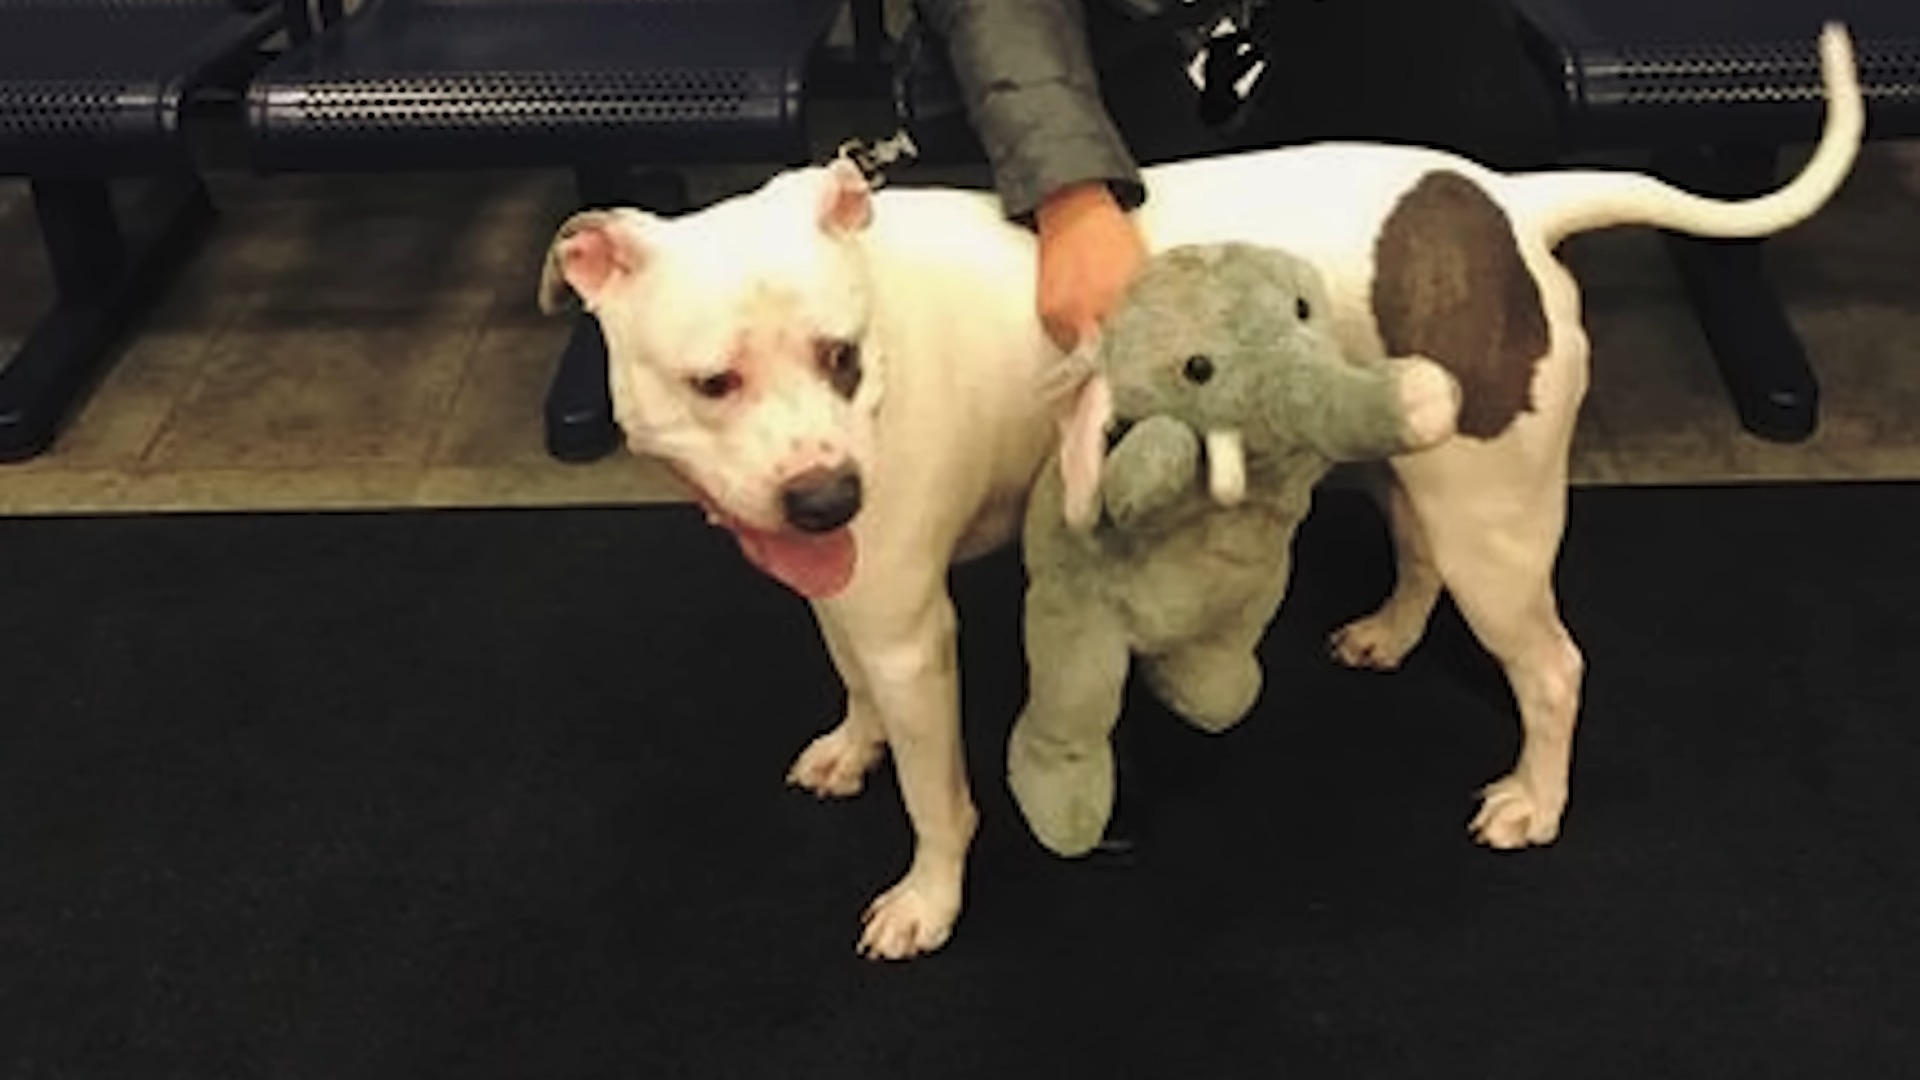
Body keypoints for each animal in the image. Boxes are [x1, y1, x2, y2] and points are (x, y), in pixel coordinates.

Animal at [541, 23, 1858, 949]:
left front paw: (929, 898)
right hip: (1418, 463)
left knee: (1553, 666)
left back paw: (1534, 797)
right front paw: (850, 745)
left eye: (842, 356)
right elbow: (852, 681)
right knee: (1419, 549)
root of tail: (1507, 198)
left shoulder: (914, 628)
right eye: (714, 381)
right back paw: (1389, 633)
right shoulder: (850, 591)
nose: (825, 500)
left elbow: (935, 791)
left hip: (1499, 517)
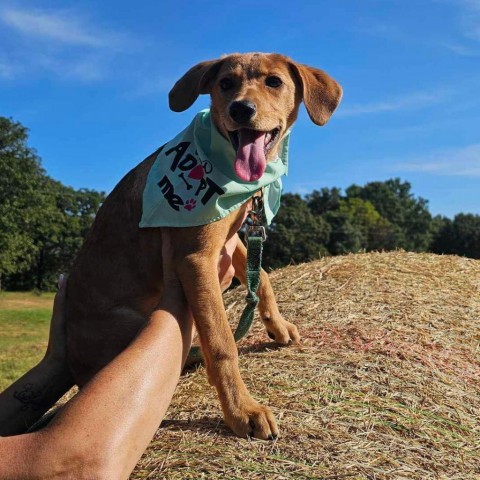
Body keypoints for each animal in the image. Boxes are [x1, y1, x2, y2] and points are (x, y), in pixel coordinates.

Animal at [64, 51, 342, 438]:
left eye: (274, 82)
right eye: (225, 83)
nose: (241, 109)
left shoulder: (230, 237)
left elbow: (262, 277)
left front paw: (277, 325)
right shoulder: (196, 258)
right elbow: (222, 342)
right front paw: (242, 410)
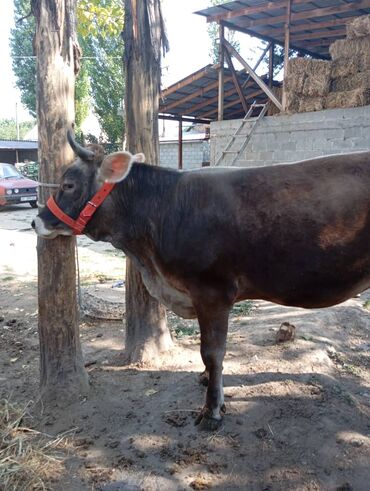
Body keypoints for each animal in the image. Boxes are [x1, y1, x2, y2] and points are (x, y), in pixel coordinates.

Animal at [31, 133, 370, 428]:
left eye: (68, 184)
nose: (36, 221)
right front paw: (207, 380)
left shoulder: (212, 293)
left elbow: (212, 351)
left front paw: (212, 409)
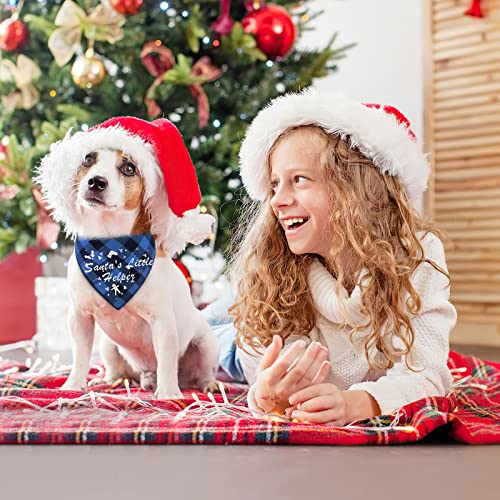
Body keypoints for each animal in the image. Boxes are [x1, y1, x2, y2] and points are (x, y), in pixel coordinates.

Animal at [36, 116, 220, 398]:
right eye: (87, 159)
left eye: (129, 168)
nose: (96, 182)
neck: (110, 247)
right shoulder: (80, 317)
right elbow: (80, 356)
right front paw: (73, 385)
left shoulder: (162, 322)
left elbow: (166, 361)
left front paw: (169, 394)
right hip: (108, 345)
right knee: (118, 368)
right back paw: (115, 380)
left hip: (206, 344)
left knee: (202, 372)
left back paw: (206, 384)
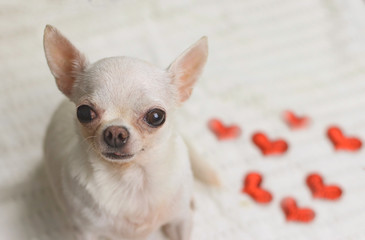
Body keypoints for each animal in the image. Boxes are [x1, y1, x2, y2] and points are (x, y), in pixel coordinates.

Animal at [43, 24, 219, 240]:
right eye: (83, 112)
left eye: (156, 116)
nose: (115, 132)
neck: (131, 177)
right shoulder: (85, 231)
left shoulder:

====================

Please reproduce each entry above word for word and keep the pictures out of the copy.

[Exercise answer]:
Body keypoints for each animal in the image. Boxes are [x1, y1, x2, y2] and points are (x, y), in pixel coordinates.

Animal at [541, 23, 1858, 949]:
left front paw: (929, 898)
right hip: (1418, 463)
left knee: (1553, 666)
left back paw: (1534, 797)
right front paw: (850, 745)
left eye: (842, 356)
right elbow: (852, 681)
right knee: (1419, 549)
root of tail: (1507, 198)
left shoulder: (914, 628)
right eye: (714, 381)
right back paw: (1389, 633)
right shoulder: (850, 591)
nose: (825, 500)
left elbow: (935, 791)
left hip: (1499, 517)
Body keypoints for each animal in the image. Boxes are [x1, y1, x2, y2] and points are (x, y), in pixel coordinates.

Animal at [64, 51, 342, 438]:
left eye: (274, 82)
right eye: (225, 83)
nose: (241, 109)
left shoulder: (230, 237)
left elbow: (262, 277)
left front paw: (277, 325)
right shoulder: (196, 258)
right elbow: (222, 342)
right front paw: (242, 410)
Body keypoints for each animal in the image. Boxes are [x1, y1, x2, y2] and points are (x, y), in pixel coordinates.

Animal at [31, 133, 370, 428]:
left eye: (68, 184)
nose: (36, 221)
right front paw: (207, 380)
left shoulder: (212, 293)
left elbow: (212, 351)
left front paw: (212, 409)
Body keypoints for each animal in the image. Boxes are [x1, y1, x2, y2] and points are (x, y), in pixel coordinates.

Animal at [36, 116, 220, 398]:
right eye: (87, 159)
left eye: (129, 168)
nose: (96, 182)
neck: (110, 247)
right shoulder: (80, 317)
right elbow: (80, 356)
right front paw: (73, 385)
left shoulder: (162, 322)
left elbow: (166, 361)
left front paw: (169, 394)
right hip: (108, 345)
right knee: (118, 368)
right back paw: (115, 380)
left hip: (206, 344)
left knee: (202, 372)
left back paw: (206, 384)
Body keypoints for each animal in the image. Boxes are [x1, y1, x2, y2] and points are (x, y), in pixel coordinates.

Animal at [43, 24, 219, 240]:
right eye: (83, 112)
left eye: (156, 116)
nose: (115, 132)
neck: (131, 177)
right shoulder: (85, 231)
left shoulder:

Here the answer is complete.